Just another symptom of how the system is still set up for a disappeared way of life. Governments have paid lip service for years to the idea of enterprise, self-employment and small business, but I’ll take them seriously when a self-employed person isn’t automatically treated as a bad risk when applying for a mortgage or to rent a property. You could argue quite the opposite case to my mind.

OK, thanks for reading, I feel a bit better now.

Pet hates

Pet hates - how do you like your tea?Yet another advantage of working from home is that it’s easier to have people to stay – as long as they understand you do actually work, that is, and aren’t there purely to act as their host and guide.

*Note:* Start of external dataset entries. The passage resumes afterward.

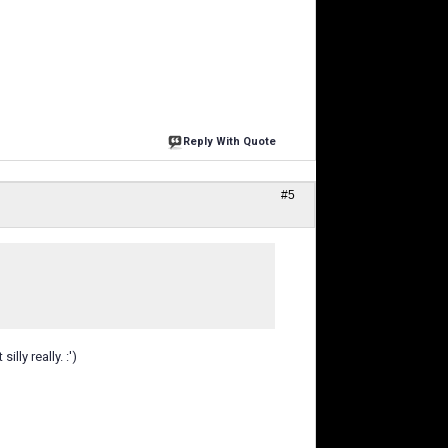
Reply With Quote
#5
ly really. :')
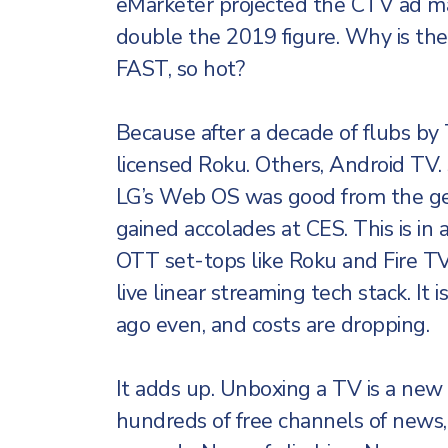
eMarketer projected the CTV ad m
double the 2019 figure. Why is th
FAST, so hot?
Because after a decade of flubs by 
licensed Roku. Others, Android TV. 
LG’s Web OS was good from the ge
gained accolades at CES. This is in 
OTT set-tops like Roku and Fire TV
live linear streaming tech stack. It i
ago even, and costs are dropping.
It adds up. Unboxing a TV is a new
hundreds of free channels of news,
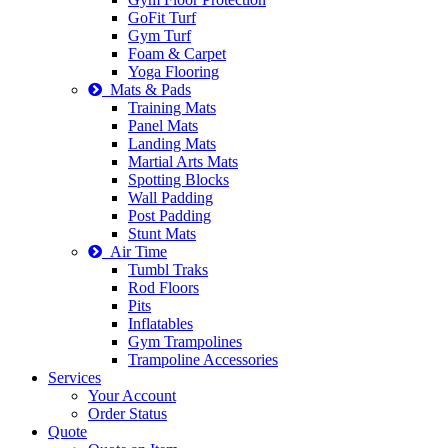
GoFit Turf
Gym Turf
Foam & Carpet
Yoga Flooring
Mats & Pads
Training Mats
Panel Mats
Landing Mats
Martial Arts Mats
Spotting Blocks
Wall Padding
Post Padding
Stunt Mats
Air Time
Tumbl Traks
Rod Floors
Pits
Inflatables
Gym Trampolines
Trampoline Accessories
Services
Your Account
Order Status
Quote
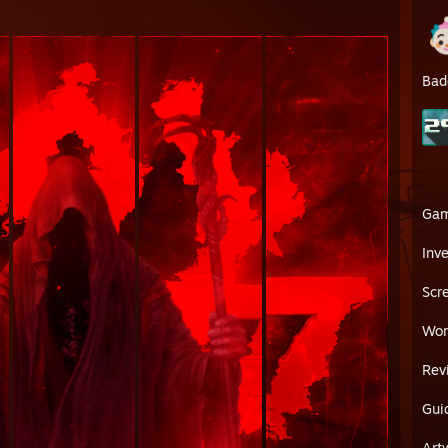
Bad
Ga
Inv
Scr
Wor
Rev
Gui
Art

This week we have had a very easy guest for a couple of nights.  My cousin has been judging cheese at the Bath and West Show and over supper one night our conversation somehow turned to the subject of pet hates, a very satisfying way to spend time.  In fact I’d recommend it as a great way to get conversation and hilarity flowing, as long as everybody present understands that pet hates are so violently irrational and personal that something you loathe may be passionately loved, or never even noticed, by other people.

I’ve collected a few to give you the idea -

Boys’ jeans worn with the waistband below non-existent buttocks

Wallpaper

Builder’s tea

DIY stores

Marzipan and icing

Talk radio DJs

Honda Goldwing motorbikes

White walls

‘Going forward’

Weak tea

Moulded plastic garden furniture

Fruit cake

Once you get started, you might find it hard to stop!